__Data extracts__:
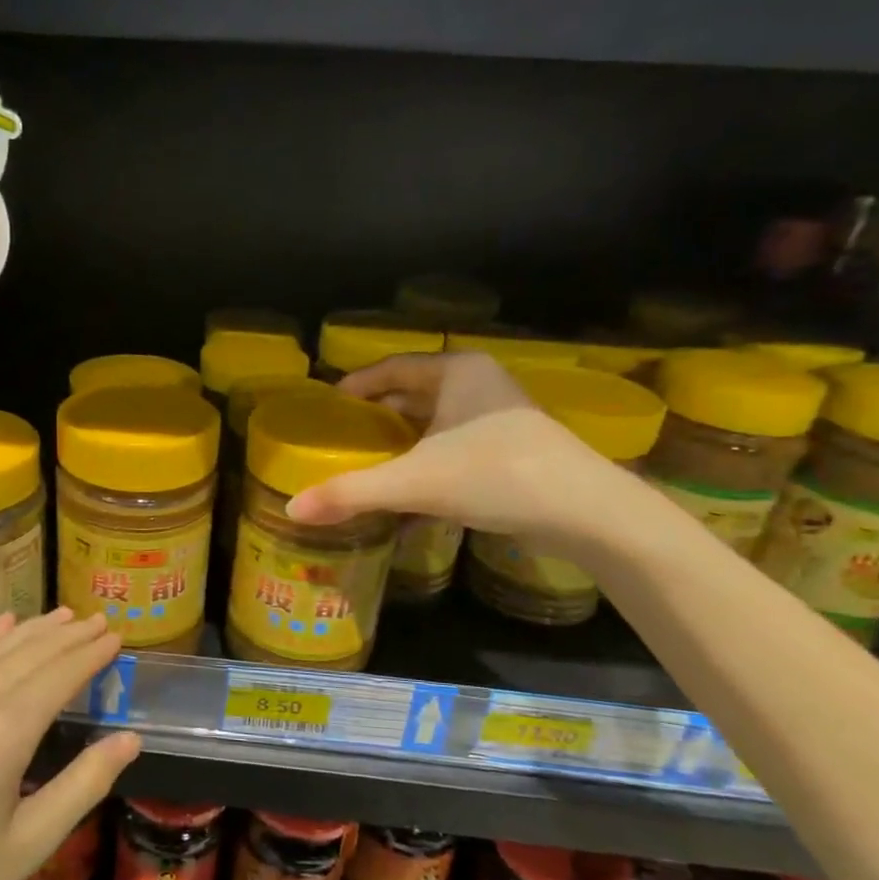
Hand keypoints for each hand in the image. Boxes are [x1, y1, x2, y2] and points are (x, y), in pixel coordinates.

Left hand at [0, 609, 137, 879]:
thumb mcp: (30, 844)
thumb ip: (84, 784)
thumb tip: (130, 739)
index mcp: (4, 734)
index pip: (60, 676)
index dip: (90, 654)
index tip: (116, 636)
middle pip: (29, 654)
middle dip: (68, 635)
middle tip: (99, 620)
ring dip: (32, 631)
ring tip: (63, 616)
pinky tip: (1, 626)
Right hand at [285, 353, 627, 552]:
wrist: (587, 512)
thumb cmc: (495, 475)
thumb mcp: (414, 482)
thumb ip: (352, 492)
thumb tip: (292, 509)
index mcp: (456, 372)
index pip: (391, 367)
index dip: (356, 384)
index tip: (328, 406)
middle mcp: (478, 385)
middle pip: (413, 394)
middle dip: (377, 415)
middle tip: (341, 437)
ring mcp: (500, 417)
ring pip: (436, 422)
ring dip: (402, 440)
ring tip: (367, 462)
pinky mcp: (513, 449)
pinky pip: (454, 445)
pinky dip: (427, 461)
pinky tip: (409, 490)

__Exercise__: The word "ring" appears on some lines of the data above; count those lines and return only the number.

__Finished exercise__: 6